In short, the nation’s public health policy refuses to engage into any meaningful discussion. A set of experts continue to raise their points of view with the government without much success. E-cigarettes and harm-reduction products continue to remain banned for over three years, while legal and illegal sales of cigarettes, bidis and other tobacco-based products continue.
The big question is: For how long India will avoid technology the world has embraced to cut down on smoking? When will the Indian government regulate the category to potentially lower smoking rates and improve public health outcomes?
In India, everything gets masked behind some huge numbers. It helps those arguing for more taxes. Nearly 267 million adults (15 years and above) in India are users of tobacco. Tobacco use is higher in rural areas, among those with a lower socio-economic status, and among those with lower levels of education.
So, recommending more taxes seems to be the best way out for some. Despite harm reduction alternatives being available to smokers, no one knows why these are yet to be effectively incorporated into tobacco control policies by health experts, and economists.
Globally renowned public health organisations such as Public Health England, The Royal College of Physicians, American Cancer Society and National Academy of Sciences, Medicine and Engineering have acknowledged the lower harm potential of e-cigarettes. Further, these are supported by the Heart Care Foundation of India, which has prepared a consensus statement on tobacco harm that was signed by leading medical practitioners in India.
But experts in India refuse to believe that tobacco harm reduction must be scientifically debated on the basis of rigorous evidence.
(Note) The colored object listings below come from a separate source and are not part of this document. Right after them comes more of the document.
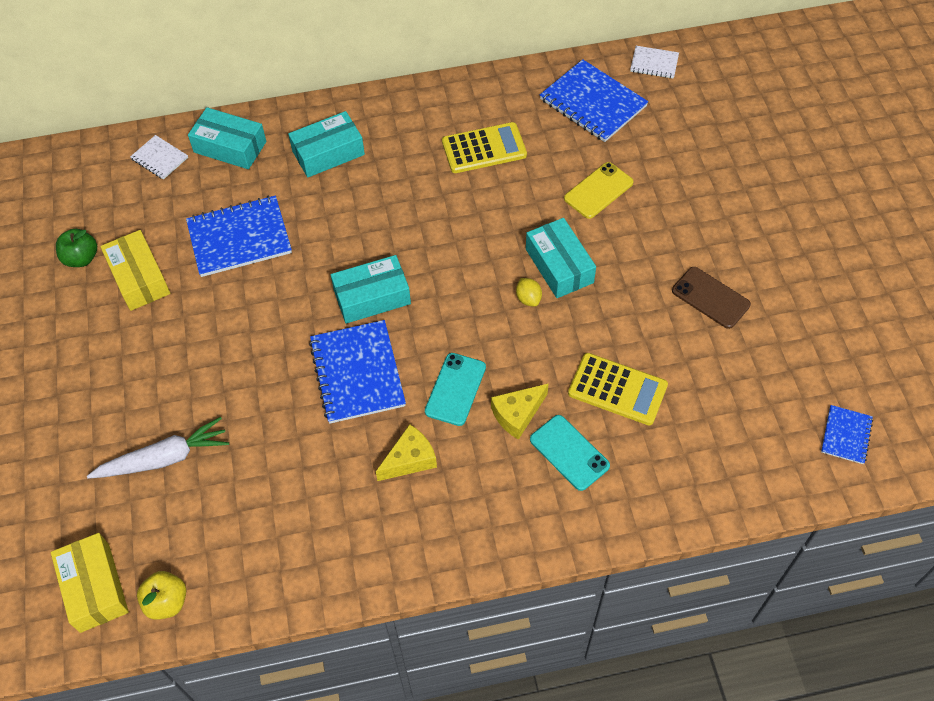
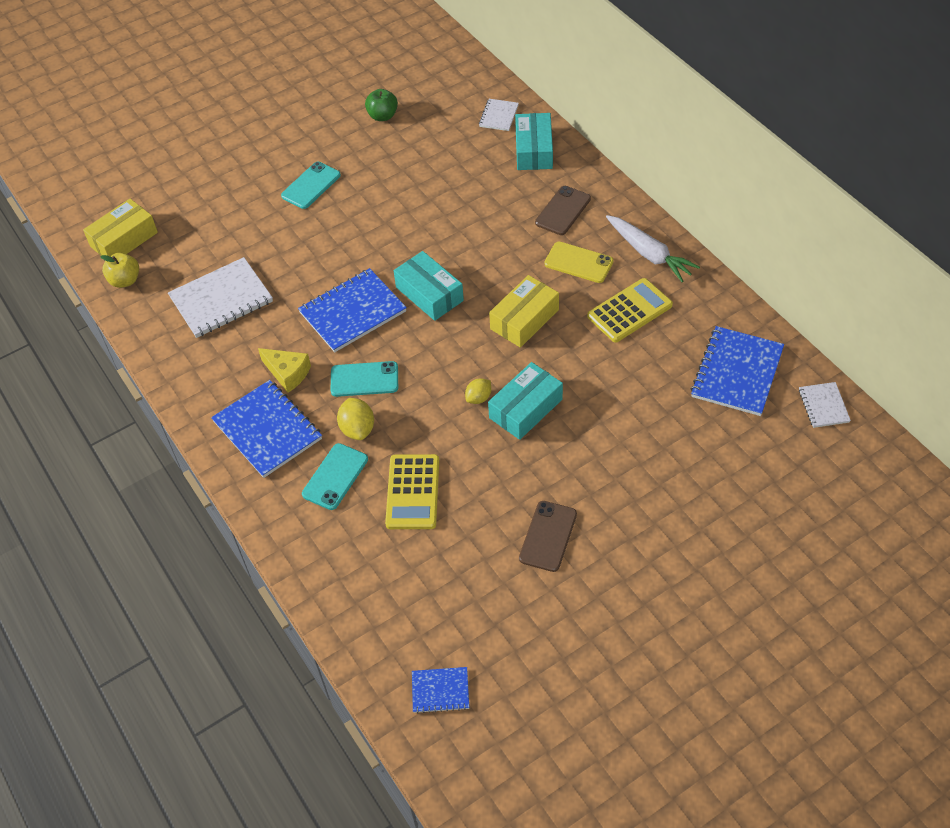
camera: 70 degrees right, 5 degrees down
(139, 278) = (380, 153): yellow box -> yellow box (524, 319)
(142, 359) = (311, 185): none -> turquoise phone
(164, 458) = (234, 232): white carrot -> white carrot (649, 254)
(239, 238) = (446, 192): blue notebook -> blue notebook (267, 430)
(263, 499) = (221, 299): none -> white notebook
(328, 153) = (563, 211): turquoise box -> brown phone
(484, 149) = (629, 311): yellow calculator -> yellow calculator turned 90 degrees counterclockwise
(517, 414) = (357, 429): yellow cheese -> yellow lemon
(598, 190) = (629, 411): yellow phone -> yellow phone (578, 262)

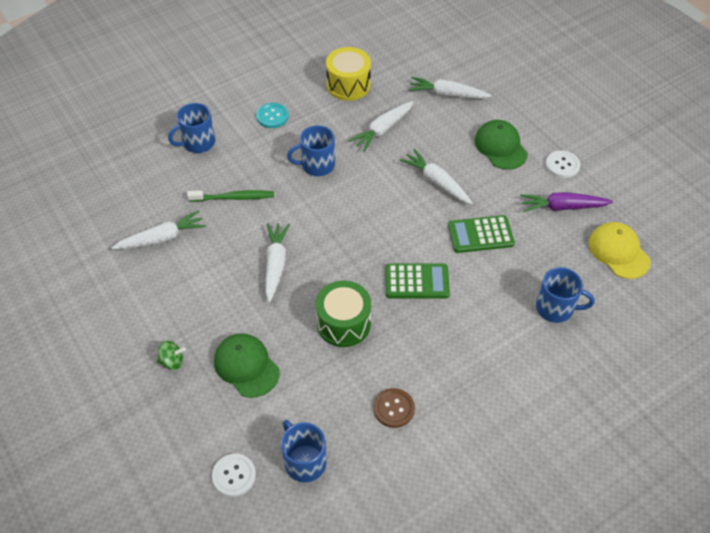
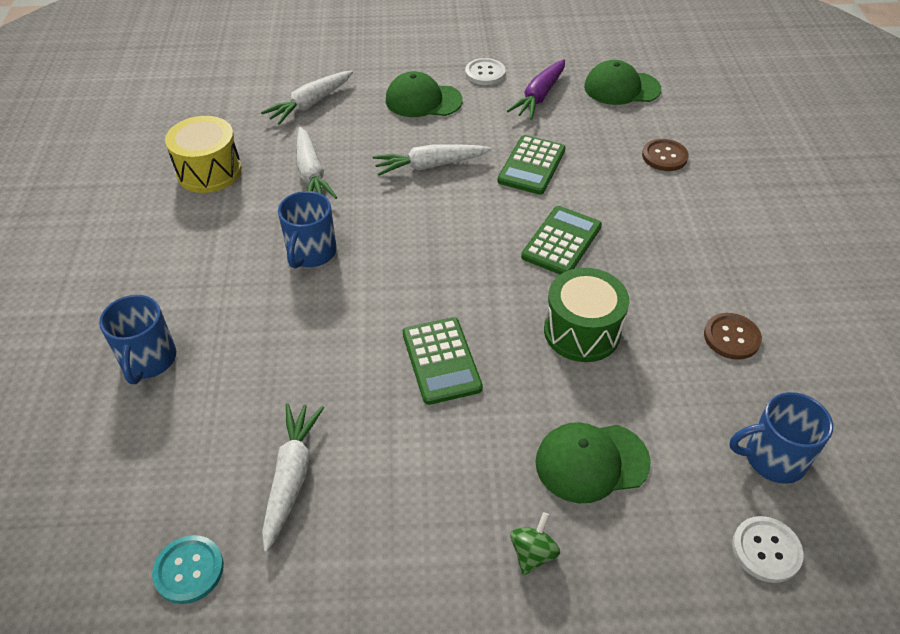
camera: 60 degrees left, 5 degrees down
(233, 198) = (289, 360): green toothbrush -> none
(272, 116) = (184, 261): turquoise button -> turquoise button (189, 570)
(275, 264) = (441, 361): white carrot -> green calculator
(556, 308) = (664, 156): blue mug -> brown button
(618, 252) = (621, 88): yellow cap -> green cap

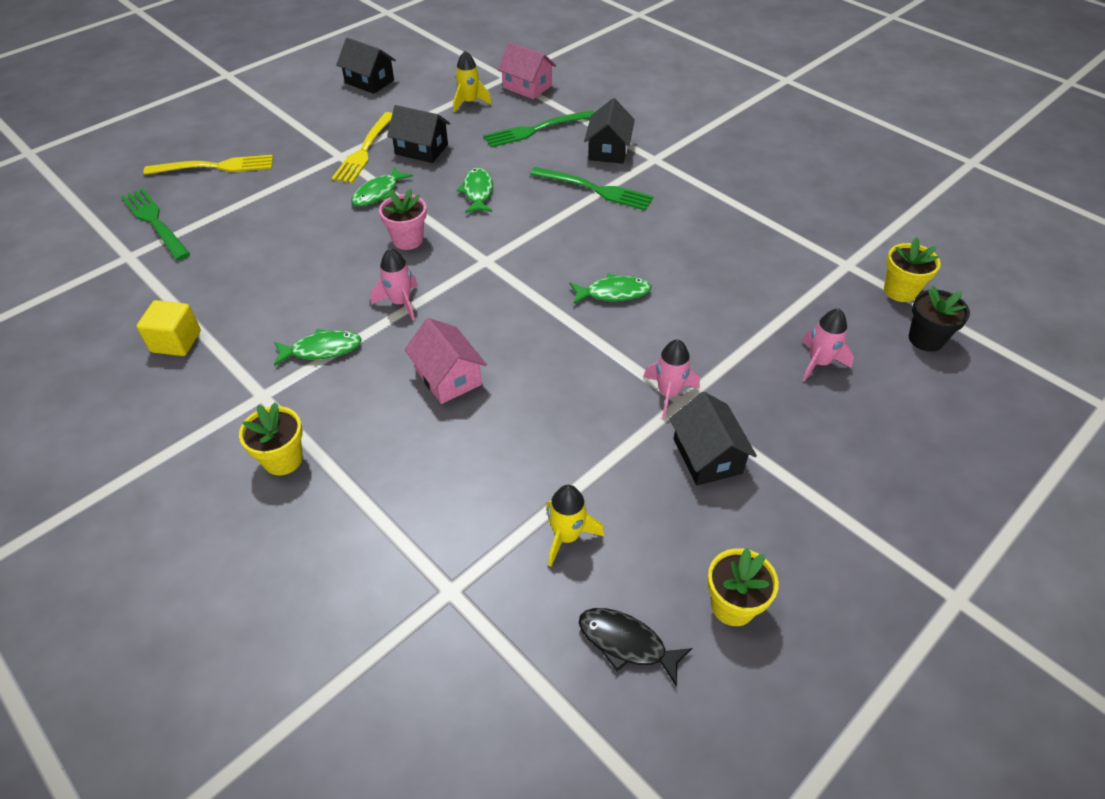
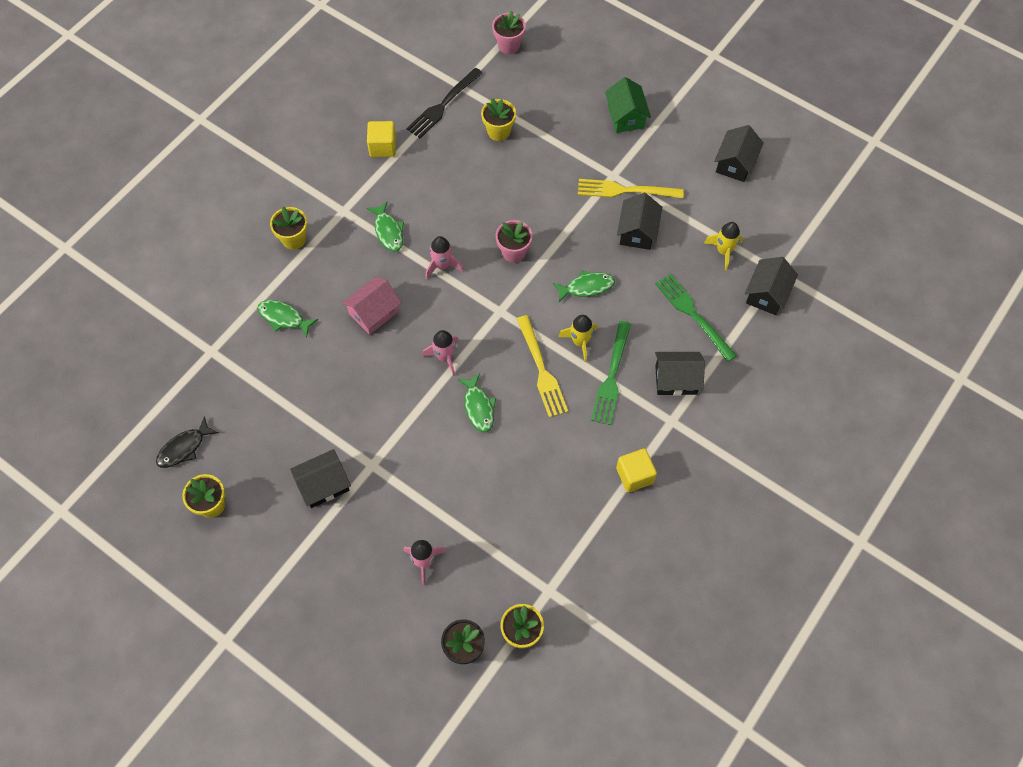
camera: 80 degrees right, 15 degrees up
(96, 208) = (508, 45): none -> pink flower pot
(147, 275) = (443, 105): none -> black fork
(155, 222) = (500, 86): green fork -> none
(215, 167) = (576, 97): yellow fork -> yellow fork (541, 369)
(223, 232) = (498, 131): none -> yellow flower pot
(267, 137) = (626, 116): none -> green house
(378, 193) = (568, 216): green fish -> green fish (284, 318)
(527, 86) = (767, 294): pink house -> black house
(566, 536) = (252, 406): yellow rocket -> yellow rocket (580, 342)
(626, 643) = (184, 448): black fish -> black fish turned 150 degrees counterclockwise
(668, 393) = (378, 456): pink rocket -> pink rocket (445, 357)
(714, 190) = (634, 475): none -> yellow cube

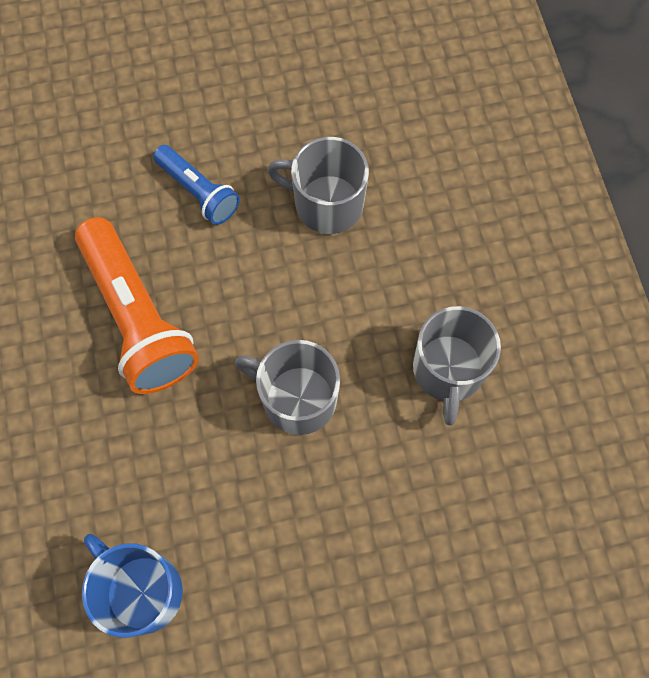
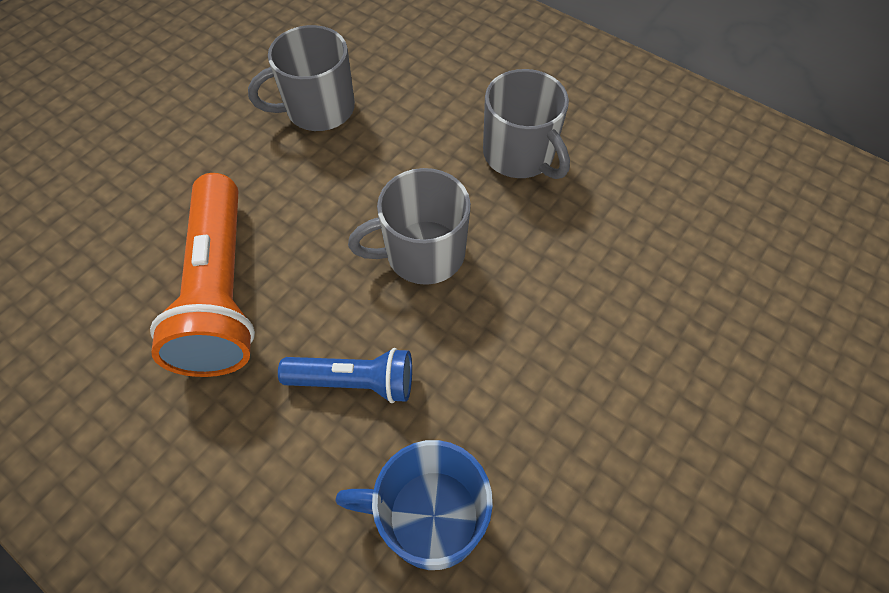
camera: 40 degrees left, 10 degrees down
(138, 317) = (221, 291): orange flashlight -> orange flashlight turned 60 degrees clockwise
(198, 192) = (197, 165): blue flashlight -> blue flashlight (354, 381)

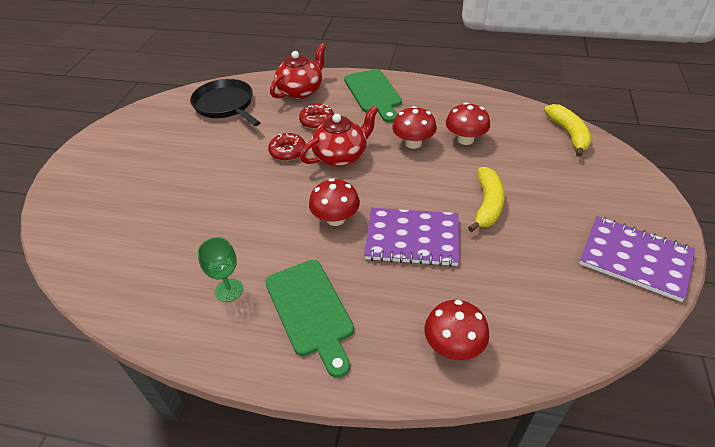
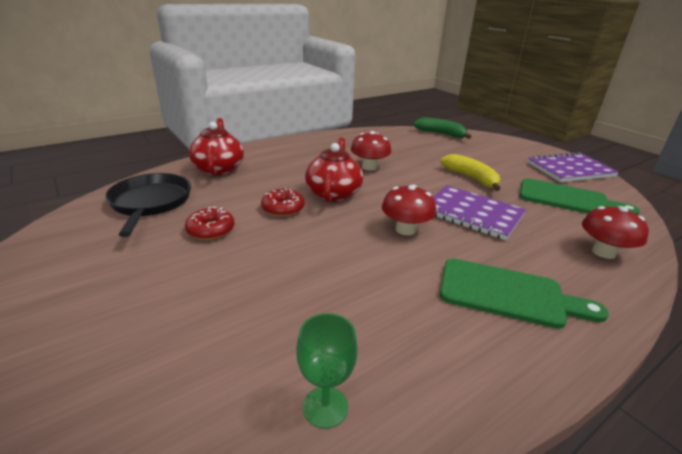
camera: 50 degrees left, 15 degrees down
(225, 105) = (150, 203): black pan -> black pan turned 75 degrees clockwise
(229, 290) = (427, 328): green goblet -> green goblet (325, 407)
(317, 121) = (271, 181): red donut -> red donut (211, 230)
(373, 93) = (287, 152): green cutting board -> green cutting board (568, 199)
(412, 239) = (472, 214): purple notebook -> purple notebook turned 75 degrees clockwise
(465, 139) = (396, 154): red mushroom -> none
(568, 134) = (441, 134): yellow banana -> green banana

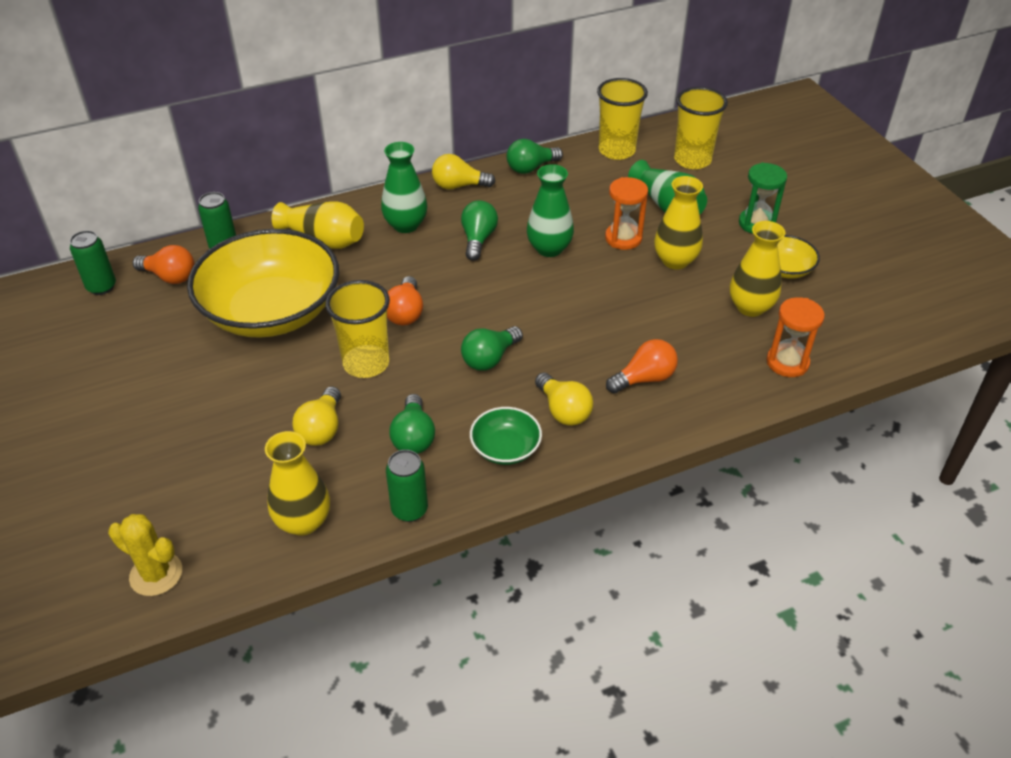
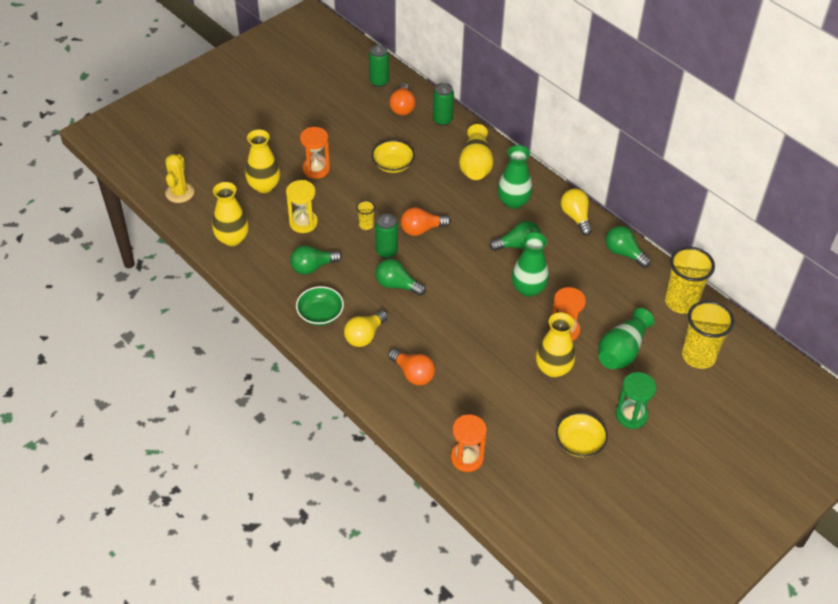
camera: 70 degrees right, 5 degrees up
(224, 391) = (316, 169): none -> orange hourglass
(271, 311) = (393, 164): yellow bowl -> yellow bowl, size x0.43
(322, 429) = (303, 223): yellow light bulb -> yellow hourglass
(366, 363) = (366, 225): yellow cup -> yellow cup, size x0.46
(409, 510) = (256, 282): green can -> green can (386, 251)
(750, 307) = (520, 426): yellow vase -> yellow vase (264, 186)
Indian experts refuse to believe that e-cigarettes and vaping devices pose only a small fraction of the risks of smoking because they crucially remove combustion from the process.
Studies in India have shown that toxic chemicals such as class 1 carcinogens, respiratory toxins and carcinogenic metal ions were found to be present in significantly higher quantities in conventional cigarettes compared to ENDS vapour. Yet, experts advising the FM refuse to relent.
Tobacco harm reduction is based on the absence of combustion, a process that creates almost all of the toxins that a smoker inhales, resulting in high risk for disease and death. E-cigarettes have no combustion and do not contain tobacco. Available scientific evidence provides that e-cigarettes are by far less harmful than smoking. In fact, they fit perfectly to the definition of tobacco harm reduction.
Except, it does not work in the current scenario in India. E-cigarettes remain banned and tobacco products continue to get higher taxes. Worse, researchers in India often wrongly interpret data and make a hash of everything. Good sense must prevail and the consumer in India must have a right to select, and the government must allow them to do it because the consumer will do it with proper senses. It is high time India understands the tobacco control landscape, especially when there is a wide range of evidence-based tools available. The challenge lies in getting the right tools into the hands of the people who are in a position to use them effectively and making sure they will be the right fit for the needs of each country in which they are applied. After all, tobacco is a product that kills more than 13 lakh Indians every year.